AWS Startups Blog
Tecton Feature Store Brings DevOps to ML Data
With the popularity of Machine Learning (ML) exploding, a new ecosystem of products and services built to support the complicated processes around building algorithms and implementing their insights into products has emerged. Amazon SageMaker, for example, offers a fully managed service for developers to build, train, and deploy ML models.
But what about the data for machine learning? ML models are only as good as the data that we feed into them, after all. As the complexity of ML models grows and the need for quick implementation into products becomes more urgent, the importance of managing the complete lifecycle of data for ML has come to the forefront of this budding industry.
This is exactly where Tecton sits.
Founded in 2019, Tecton is on a mission to simplify the process of building and productizing data for machine learning, in an effort to make the technology accessible to any company. Instead of having data scientists and data engineers operating in silos and spending months implementing data pipelines, Tecton automates the complete lifecycle of data for ML.
The team behind Tecton saw this problem first hand while creating Michelangelo, Uber’s internal platform for building, optimizing, and launching ML solutions across the company’s many services. Driver ETAs, UberEATs delivery times, and driver-rider matching are all examples of the thousands of operational ML applications running on Michelangelo, each of which take in data from multiple sources to inform insights. After wrestling with the complexity of how to manage that process all the way to production, and building one of the more well-known ML platforms in the industry, the team decided to bring the benefits of a feature store for machine learning to the general market.

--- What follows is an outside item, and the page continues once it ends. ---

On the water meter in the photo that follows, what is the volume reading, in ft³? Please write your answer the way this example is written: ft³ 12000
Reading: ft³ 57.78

“Without the right platforms and tooling, getting ML models to production is a lengthy and complicated process,” says Gaetan Castelein, VP of Marketing at Tecton. “Even for more advanced technology companies, that process can typically take six months or more, and a majority of the models never make it to production. SageMaker and Tecton are platforms that are designed to get ML models and data to production quickly and reliably. Together, they enable organizations to build ML-powered applications that deliver new magical customer experiences and automate complex business processes.”

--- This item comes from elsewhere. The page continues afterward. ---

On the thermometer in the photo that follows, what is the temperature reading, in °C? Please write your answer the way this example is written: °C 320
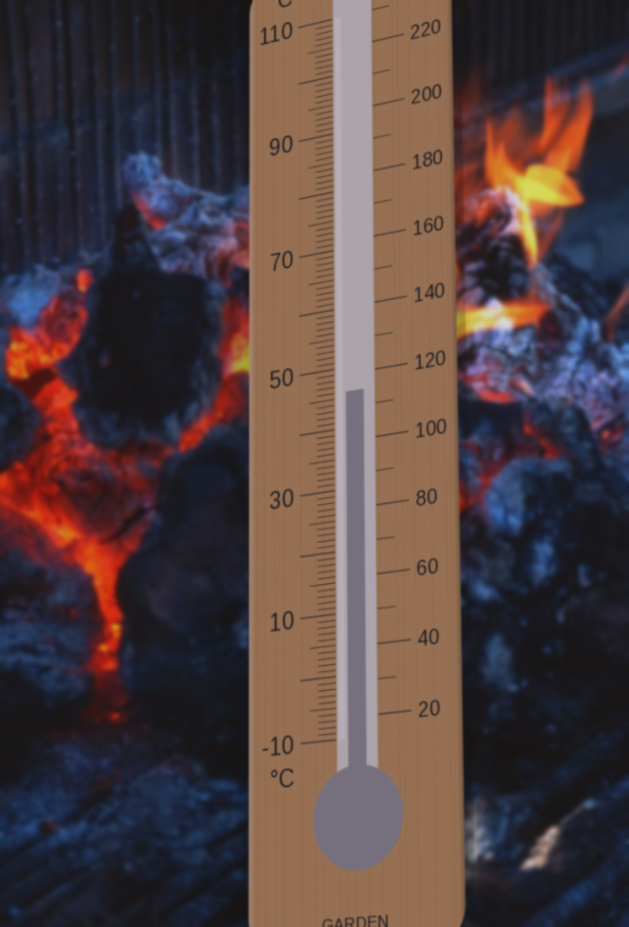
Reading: °C 46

At the core of the offering is the idea of a “feature”, which can be described as a predictive data signal that gets passed to an ML model. Previously, data scientists would first collect, explore, and transform data to engineer new features for model training. They would then pass their features to data engineers to re-implement their pipelines with production-hardened code for online serving. The feature lifecycle was a huge time drain.

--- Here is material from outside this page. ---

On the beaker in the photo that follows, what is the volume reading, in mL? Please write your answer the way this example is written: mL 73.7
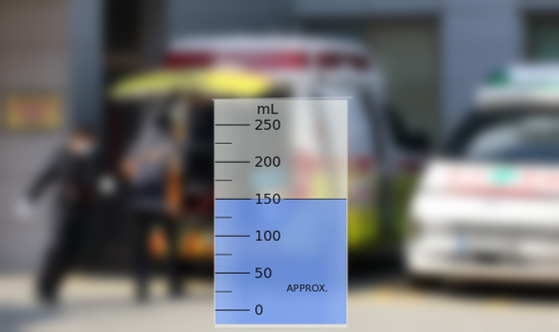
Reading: mL 150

Tecton provides a platform for data scientists to build great features and serve them to production instantly, using DevOps-like engineering practices. Data scientists build features collaboratively using standard feature definitions that are stored in a Git repo. Tecton then automates the feature pipelines and curates the values in a feature repo. The features can be served instantly for training and online inference. Similar to how Amazon SageMaker speeds up the time to production for building and testing ML models, Tecton accelerates the time to production for ML features. Whether it’s batch, streaming, or real-time data, Tecton can process it, curate it, and pass it to customer’s ML models for real-time inference.
“It’s not just about getting a model out into the world. ML startups like Tecton are thinking about efficiency at every stage of production. The results speak for themselves,” says Allie Miller, US Head of ML Business Development, Startups and Venture Capital at AWS.
“Businesses have seen success combining SageMaker and Tecton, creating an integrated platform for operational machine learning,” per Castelein. “For example, one of our customers is using SageMaker and Tecton to build new models in under 2 months, while significantly increasing the accuracy of predictions.”
If the expansion of ML applications throughout society is any indicator, it would seem the team at Tecton has a bright future ahead of them. And by easing the effort needed to gather and productize data for ML models, they’re likely accelerating the growth of an already exploding industry.